Heller: Advancing on the Docket Before the Board, Suicidal Ideation, and a Writ of Mandamus

Heller v. McDonough, Case Number 24-3504, decided November 21, 2024 concerns a request for a writ of mandamus to compel the Board to grant a motion to advance on the docket.

A case before the Board can take approximately 3 years for a decision.  However, a veteran can seek to be advanced on the docket if an appellant is seriously ill or is under severe financial hardship.  In this case, the veteran sought to have his case advanced on the docket arguing his suicidal ideation constituted serious illness.  The Board denied the request.

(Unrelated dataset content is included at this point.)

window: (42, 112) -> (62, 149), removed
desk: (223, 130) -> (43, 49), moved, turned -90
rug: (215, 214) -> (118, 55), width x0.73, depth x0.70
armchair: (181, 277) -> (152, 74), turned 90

As a result, his attorney filed a writ of mandamus to the Court. Initially, the Court determined a denial of a motion to advance on the docket is a not an appealable issue.  However, a writ of mandamus operates as a vehicle to request the Court to compel the VA to do something.  Specifically,

“with the All Writs Act (AWA), Congress also empowered courts (including this Court) to issue writs in aid of their statutory jurisdiction. See 28 U.S.C. § 1651(a). In exercising this authority, we must be mindful that it is not a separate source of jurisdiction. Instead, we can use it to fill gaps in our appellate jurisdiction when, absent a writ, our prospective jurisdiction would be frustrated. See Love v. McDonough, 35 Vet.App. 336, 342 (2022) (per curiam order), aff'd, 100 F.4th 1388 (Fed. Cir. 2024); see also Roche v. Evaporated Milk Ass'n, 319 U.S. 21, 26 (1943) (noting that the "function of mandamus in aid of appellate jurisdiction is to remove obstacles to appeal"). What this means is that we can't use the AWA to independently decide legal disputes that don't facilitate a Board decision. See Love, 35 Vet.App. at 342. But we can use our AWA authority to remedy unreasonable delay.”

Id. at *6.

The Court then noted:

“Before we may issue a writ, we need to make sure three conditions are met: (1) a petitioner must show a lack of adequate alternative means to obtain the desired relief, thus ensuring that the writ is not used to replace the appeals process; (2) a petitioner must show a clear and indisputable right to the writ; and (3) the Court must be convinced, given the circumstances, that issuing the writ is warranted. See Cheney v. U.S. Dist. Ct., 542 U.S. 367, 380-81 (2004). And in the delay Case: 24-3504 Page: 6 of 12 Filed: 11/21/2024 7 context, our consideration is also informed by the six "TRAC factors." Martin, 891 F.3d at 1344 (citing Telecomms. Rsch. & Action Ctr. v. FCC (TRAC), 750 F.2d 70, 79 (D.C. Cir. 1984)).”

Id. at *6-7.

The Court then assessed the TRAC factors and determined:

“Troubled by suicidal ideation and financial difficulties, Mr. Heller asked the Board four times to advance his case on the docket; Congress said the Board could do so when a veteran has a serious illness or financial hardship. Each time, he was met with conclusory denials. With no likelihood of success at the Board, and an AOD appeal off the table, we find that Mr. Heller has shown he lacks adequate alternate means to have his case decided more quickly. See Cheney, 542 U.S. at 380-81. And because Mr. Heller has multiple records showing severe suicidal ideation, at times with a plan or an intent and an assessment of moderate to high risk of suicide, in addition to unemployment and a long period with no VA action on his appeal, we conclude that the TRAC factors clearly favor Mr. Heller and that he has shown a clear and indisputable right to a writ. See id. Finally, although mandamus is a drastic remedy, the Court is convinced that issuing a writ is warranted here. Thus, the Court will grant Mr. Heller's petition and order the Board to issue a decision within 30 days of the date of this order.”

 

Id. at *11.

This is an important case for two reasons.  First, it clarifies that a denial of a motion to advance on the docket is not an appealable issues.  Second, it offers a pathway to remedy such denial.  However, I suspect the Court will be loath to expand the impact of this case and issue more writs.  In short, this was an exceptional case driven by significant facts.  My only hope is that the Board is now more cognizant of the potential of suicidal ideation constituting serious illness.

Per Curiam decision by Judges Meredith, Toth, and Falvey.